(Excerpts from a dataset)
-.-.-

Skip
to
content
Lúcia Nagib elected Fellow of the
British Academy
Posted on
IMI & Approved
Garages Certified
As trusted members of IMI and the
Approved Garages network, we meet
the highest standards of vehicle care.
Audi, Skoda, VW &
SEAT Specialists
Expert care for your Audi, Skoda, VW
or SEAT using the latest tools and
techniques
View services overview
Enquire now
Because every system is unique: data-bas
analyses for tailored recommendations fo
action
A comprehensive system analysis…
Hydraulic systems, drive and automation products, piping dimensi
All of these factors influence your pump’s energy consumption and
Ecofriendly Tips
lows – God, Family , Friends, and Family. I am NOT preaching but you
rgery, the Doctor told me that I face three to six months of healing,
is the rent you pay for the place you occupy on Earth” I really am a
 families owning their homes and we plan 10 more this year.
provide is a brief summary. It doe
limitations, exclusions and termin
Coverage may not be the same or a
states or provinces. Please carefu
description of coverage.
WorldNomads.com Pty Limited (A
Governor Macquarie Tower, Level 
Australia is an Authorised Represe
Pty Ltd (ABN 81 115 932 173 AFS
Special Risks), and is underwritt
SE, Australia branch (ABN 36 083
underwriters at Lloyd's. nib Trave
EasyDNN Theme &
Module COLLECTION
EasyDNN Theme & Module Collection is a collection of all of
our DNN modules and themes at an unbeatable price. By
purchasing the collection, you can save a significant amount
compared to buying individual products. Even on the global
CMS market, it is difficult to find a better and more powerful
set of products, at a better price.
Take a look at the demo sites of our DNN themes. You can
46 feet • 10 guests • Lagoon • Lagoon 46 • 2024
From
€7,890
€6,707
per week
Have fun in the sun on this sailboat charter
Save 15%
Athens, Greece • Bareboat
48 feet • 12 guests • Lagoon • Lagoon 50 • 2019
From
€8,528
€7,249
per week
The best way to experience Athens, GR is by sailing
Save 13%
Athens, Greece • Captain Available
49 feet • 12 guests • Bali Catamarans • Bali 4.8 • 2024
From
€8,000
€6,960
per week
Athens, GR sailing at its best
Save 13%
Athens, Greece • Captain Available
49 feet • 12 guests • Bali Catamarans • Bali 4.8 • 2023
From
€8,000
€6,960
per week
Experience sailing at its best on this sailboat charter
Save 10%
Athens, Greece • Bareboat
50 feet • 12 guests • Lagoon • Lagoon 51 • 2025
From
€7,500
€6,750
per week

-.-.-

▶ **WHAT YOU WILL DO**
Determine the number of lines in the data that include the word "Bali", and provide that number without comment.

▶ **RESPONSE BOX**
2